TASK REQUIREMENTS:
a. From the article on Adriatic DC's data center plans, extract the stretch from "Adriatic DC this" through "have been shared.".
b. According to the article on Adriatic DC's data center plans, what total capacity does the company claim the Puglia Data Center Valley will reach at full build-out?
c. Rewrite the paragraph in the article on Adriatic DC's data center plans that begins "Adriatic DC's plans reportedly include" as a short list that keeps its main facts.

TEXT BLOCK:

>>>

New company claims plans for three data center campuses in Italy

Adriatic DC wants to build 2GW of capacity across three sites in Puglia - but few details are available.


A new company is planning several large data center campuses in the Puglia region of Italy.


Adriatic DC this month announced plans for multiple data center campuses across Puglia in the southeast of the country. The company claims the 'Puglia Data Center Valley' will total more than 2GW of capacity at full build-out, but few details have been shared.


Adriatic DC's plans reportedly include the redevelopment of Bari's former Manifattura Tabacchi (tobacco factory) industrial area into a 200MW data center; the development of a 500MW greenfield facility in Brindisi's industrial area; and a 1.5GW greenfield campus spanning 2,000 acres known as the Adriatic DC Hub.


The first construction sites are reportedly scheduled to break ground by the end of 2026, with an initial investment phase of approximately €2 billion ($2.39bn) for the first project.


Further details on any of the projects and timelines weren’t shared. Details on how the developments will be funded were also not shared.


"The Puglia Data Center Valley was created to place Southern Italy and Southern Europe at the center of the new geopolitics of artificial intelligence," said Lorenzo Avello, CEO of Adriatic DC. "Global demand for computing power is growing at record rates. Our goal is to build an industrial platform capable of attracting strategic investment to projects with reliable execution timelines, generating skilled employment, and strengthening both European digital sovereignty and national data security.”

<<<

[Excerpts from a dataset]

>>>

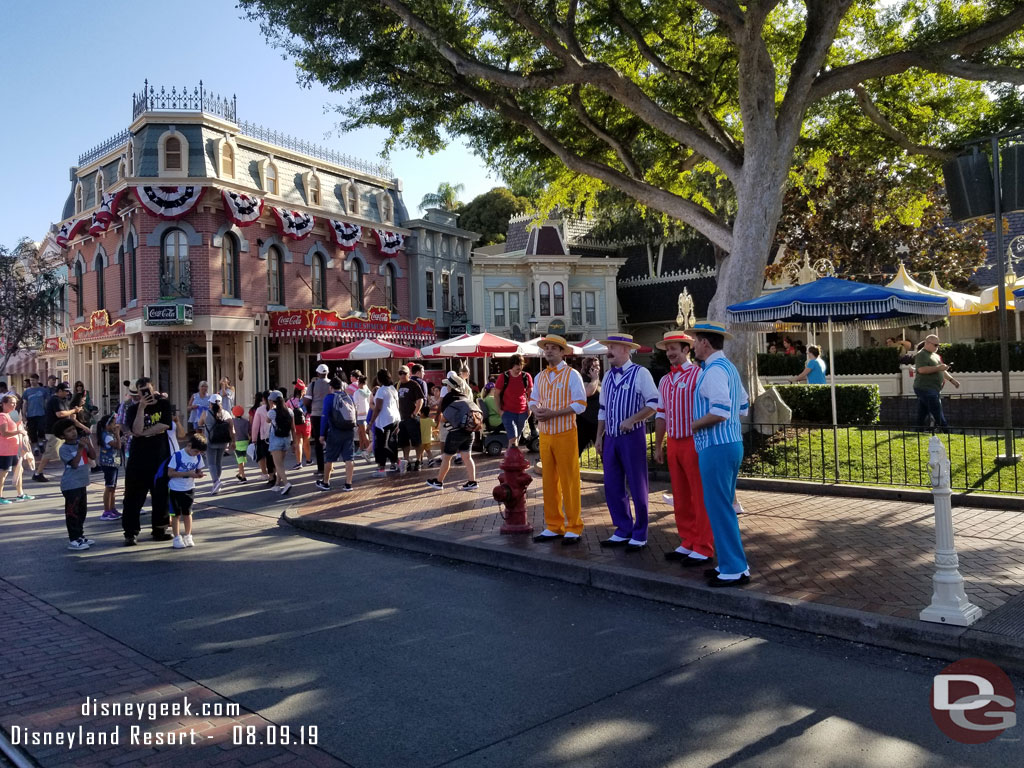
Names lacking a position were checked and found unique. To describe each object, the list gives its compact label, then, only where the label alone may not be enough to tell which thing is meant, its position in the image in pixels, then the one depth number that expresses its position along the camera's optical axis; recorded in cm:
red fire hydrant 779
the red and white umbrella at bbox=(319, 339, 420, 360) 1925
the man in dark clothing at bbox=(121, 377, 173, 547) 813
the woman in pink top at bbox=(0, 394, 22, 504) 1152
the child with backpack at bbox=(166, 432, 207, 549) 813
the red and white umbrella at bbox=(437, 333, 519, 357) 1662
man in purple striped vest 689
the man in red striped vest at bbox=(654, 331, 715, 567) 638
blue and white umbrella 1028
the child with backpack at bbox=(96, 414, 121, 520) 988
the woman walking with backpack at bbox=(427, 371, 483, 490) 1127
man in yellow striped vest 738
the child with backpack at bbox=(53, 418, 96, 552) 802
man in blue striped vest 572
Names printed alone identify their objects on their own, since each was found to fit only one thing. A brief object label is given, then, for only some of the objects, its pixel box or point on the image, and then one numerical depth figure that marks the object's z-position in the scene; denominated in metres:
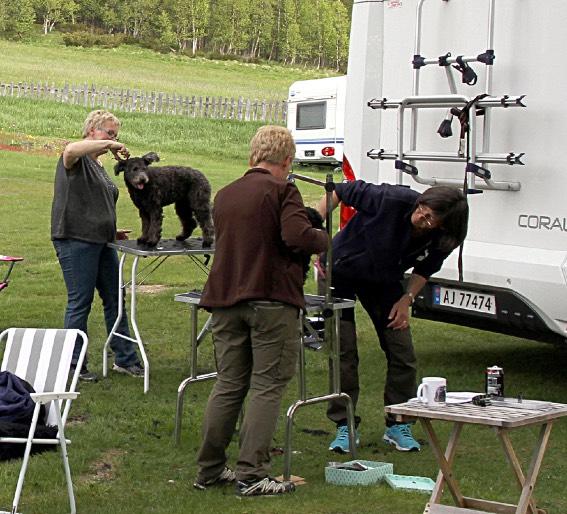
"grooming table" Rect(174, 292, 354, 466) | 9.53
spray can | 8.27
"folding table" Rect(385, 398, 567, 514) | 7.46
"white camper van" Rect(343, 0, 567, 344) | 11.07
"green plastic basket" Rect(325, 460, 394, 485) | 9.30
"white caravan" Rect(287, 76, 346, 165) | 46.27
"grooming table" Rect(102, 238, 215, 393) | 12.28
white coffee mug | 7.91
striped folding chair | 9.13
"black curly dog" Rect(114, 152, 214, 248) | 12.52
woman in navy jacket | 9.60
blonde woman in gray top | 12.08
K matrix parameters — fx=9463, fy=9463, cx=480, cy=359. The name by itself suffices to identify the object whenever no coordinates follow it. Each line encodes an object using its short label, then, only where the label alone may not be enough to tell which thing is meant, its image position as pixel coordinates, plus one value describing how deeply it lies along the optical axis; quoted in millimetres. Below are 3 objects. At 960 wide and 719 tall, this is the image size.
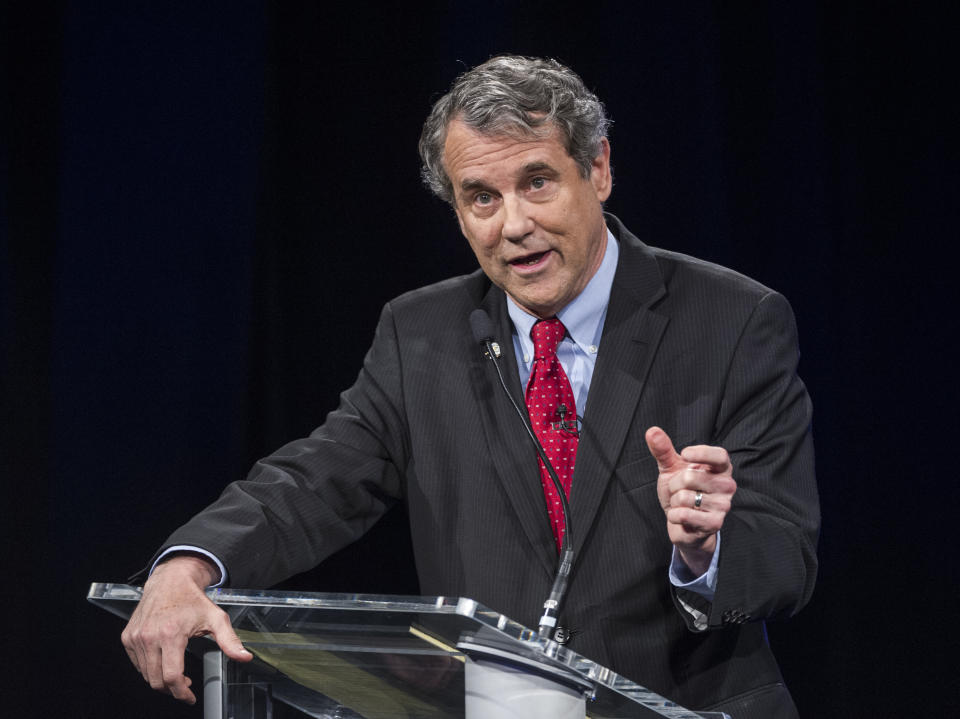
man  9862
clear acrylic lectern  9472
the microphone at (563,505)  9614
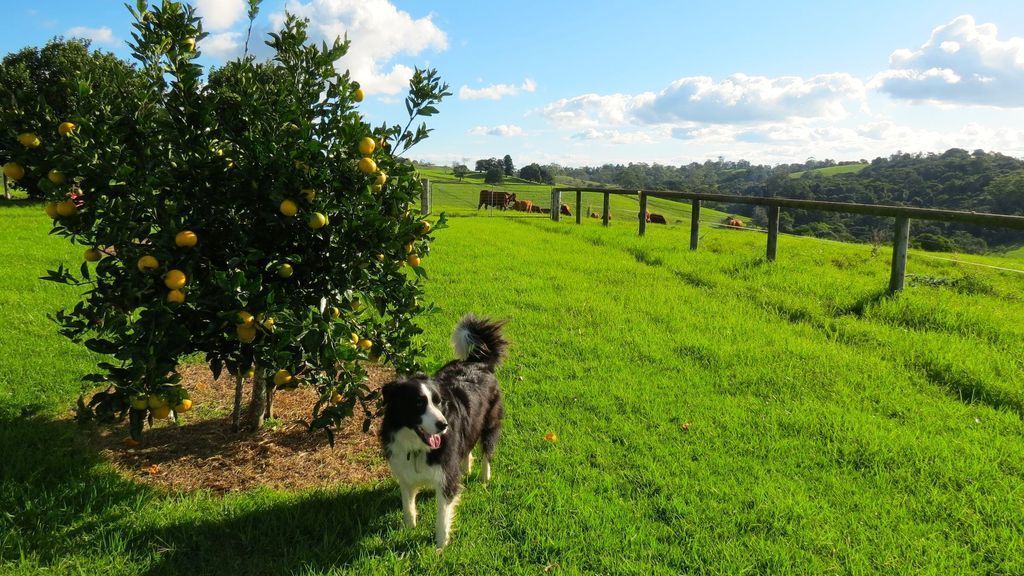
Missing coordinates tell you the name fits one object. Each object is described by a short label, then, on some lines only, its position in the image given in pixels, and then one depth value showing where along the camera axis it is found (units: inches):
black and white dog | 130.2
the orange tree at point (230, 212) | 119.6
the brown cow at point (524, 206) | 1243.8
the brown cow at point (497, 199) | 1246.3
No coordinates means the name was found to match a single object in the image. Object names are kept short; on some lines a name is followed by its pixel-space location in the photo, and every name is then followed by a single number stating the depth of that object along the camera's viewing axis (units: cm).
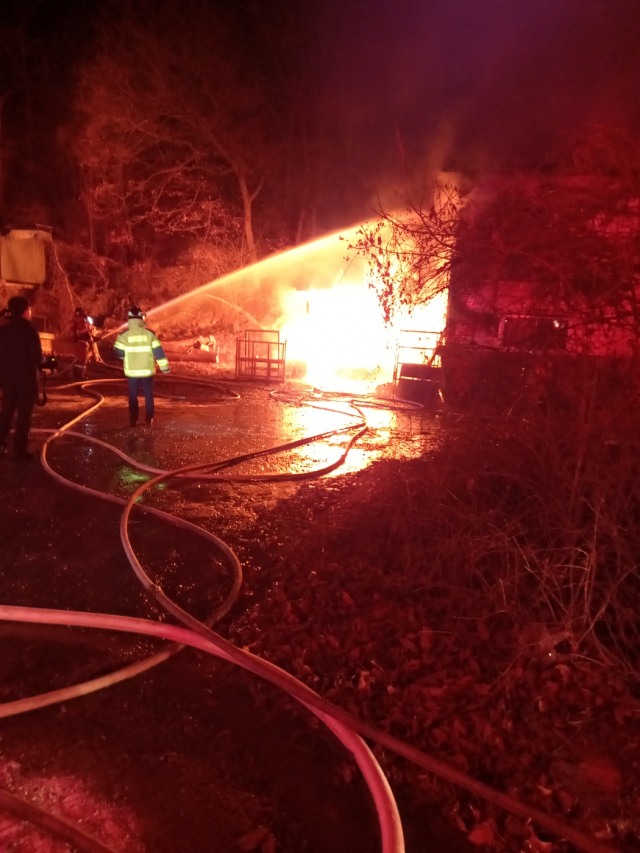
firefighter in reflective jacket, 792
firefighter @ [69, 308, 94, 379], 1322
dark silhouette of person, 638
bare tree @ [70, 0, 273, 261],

<<<

SOLUTIONS TO THE PROBLEMS:
a.
Adriatic DC this month announced plans for multiple data center campuses across Puglia in the southeast of the country. The company claims the 'Puglia Data Center Valley' will total more than 2GW of capacity at full build-out, but few details have been shared.

b. More than 2GW.

c.
Adriatic DC's reported plans:
- Redevelop Bari's former Manifattura Tabacchi (tobacco factory) industrial area into a 200MW data center
- Develop a 500MW greenfield facility in Brindisi's industrial area
- Build a 1.5GW greenfield campus spanning 2,000 acres, known as the Adriatic DC Hub